Еще здесь имелся холодильник, допотопный, годов пятидесятых, грохочущий и гудящий.
Я открыл его.
Папа собирал кровь Майкла в бутылки – старые, грязные молочные бутылки, которые выуживал из груды мусора в углу. Я схватил все пять бутылок и одну за другой начал швырять в окно, целясь в большой валун рядом с деревом.
Бах! Бах! Бах! Бах…
– Прекрати! – со злостью крикнул папа. Боковым зрением я отметил, что он стоит в двери, целясь в меня из арбалета. – Я убью тебя, Шейн! Клянусь, я сделаю это.
– Правда? Хорошо, что ты успел вытатуировать меня на груди вместе с остальными умершими членами нашей семьи.
Я закинул руку для очередного броска.
– Я могу вернуть к жизни твою мать! – выпалил папа. – Может, даже твою сестру. Не делай этого.
О господи! В глазах у меня на мгновенье потемнело.
– Бросив эту бутылку, – теперь он почти шептал, – ты лишишь их последнего шанса вернуться к жизни.
Мне вспомнился Джером – его обвисшие мышцы, шероховатая кожа, страдание и ужас в глазах. «Ты хочешь оставаться здесь?» – спросил его я. «Нет. Это причиняет боль», – ответил он.
Я метнул последнюю бутылку с кровью Майкла; она попала точно в цель и разбилась, обдав валун красными брызгами.
Может, он и в самом деле собирался убить меня. Но, вслушиваясь, я так и не дождался щелчка пускового крючка.
– Я сражаюсь за благо человечества, – провозгласил он.
Это был его последний, самый веский аргумент. Прежде он всегда на меня действовал.
Повернувшись, я посмотрел папе прямо в лицо.
– Думаю, в тебе уже ничего человеческого не осталось.
Я прошел мимо него, и он не остановил меня.
Майкл вел машину как сумасшедший, и мы мчались к выезду на автостраду, вздымая клубы пыли, наверно, в милю высотой. Он снова и снова спрашивал меня, как я себя чувствую, но я не отвечал, а просто глядел в окно на яркий закат и одинокий полуразвалившийся дом, исчезающий вдали.

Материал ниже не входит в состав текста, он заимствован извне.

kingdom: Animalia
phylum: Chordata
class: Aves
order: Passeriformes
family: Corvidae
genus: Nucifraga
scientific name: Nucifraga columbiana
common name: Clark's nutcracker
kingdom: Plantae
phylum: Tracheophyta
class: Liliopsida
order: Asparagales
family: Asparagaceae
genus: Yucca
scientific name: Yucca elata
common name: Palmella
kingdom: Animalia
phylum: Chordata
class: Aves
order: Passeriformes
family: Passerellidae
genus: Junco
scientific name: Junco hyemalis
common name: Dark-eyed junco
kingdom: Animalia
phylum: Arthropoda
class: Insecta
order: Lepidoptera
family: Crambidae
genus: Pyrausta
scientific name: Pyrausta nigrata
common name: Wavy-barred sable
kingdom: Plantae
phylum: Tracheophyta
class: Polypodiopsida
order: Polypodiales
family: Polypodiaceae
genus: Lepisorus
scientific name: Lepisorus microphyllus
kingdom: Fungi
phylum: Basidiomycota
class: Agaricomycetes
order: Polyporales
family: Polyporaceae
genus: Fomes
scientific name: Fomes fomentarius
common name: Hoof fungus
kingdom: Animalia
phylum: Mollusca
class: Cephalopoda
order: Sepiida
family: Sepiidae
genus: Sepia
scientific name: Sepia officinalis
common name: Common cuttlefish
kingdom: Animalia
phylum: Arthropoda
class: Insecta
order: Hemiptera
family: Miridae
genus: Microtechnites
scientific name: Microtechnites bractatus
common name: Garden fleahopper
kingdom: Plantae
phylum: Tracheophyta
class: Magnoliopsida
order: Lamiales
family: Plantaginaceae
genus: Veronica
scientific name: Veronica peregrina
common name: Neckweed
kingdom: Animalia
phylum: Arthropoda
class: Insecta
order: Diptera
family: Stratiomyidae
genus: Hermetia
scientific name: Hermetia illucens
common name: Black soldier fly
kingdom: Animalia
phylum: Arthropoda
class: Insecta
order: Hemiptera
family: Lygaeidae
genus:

Мы пролетели мимо указателя, обозначающего границу города Морганвилля, и тут один из вечно прячущихся в засаде полицейских автомобилей преградил нам путь. Майкл сбросил скорость, остановил машину и выключил двигатель. Порыв пустынного ветра сотряс автомобиль.
– Шейн!
– Да?
– Он опасен.
– Знаю.
– Я не могу просто спустить это на тормозах. Ты же видел…
– Видел, – подтвердил я. – Знаю.
«Однако он по-прежнему мой отец, – захныкал маленький, испуганный малыш внутри меня. – Он все, что у меня осталось».
– И что ты хочешь, чтобы я им сказал?
Глаза Майкла снова стали голубыми, но он все еще был бледен, словно призрак. Я ведь вылил на землю всю его кровь. При виде ожогов на запястьях и ладонях друга у меня сводило живот.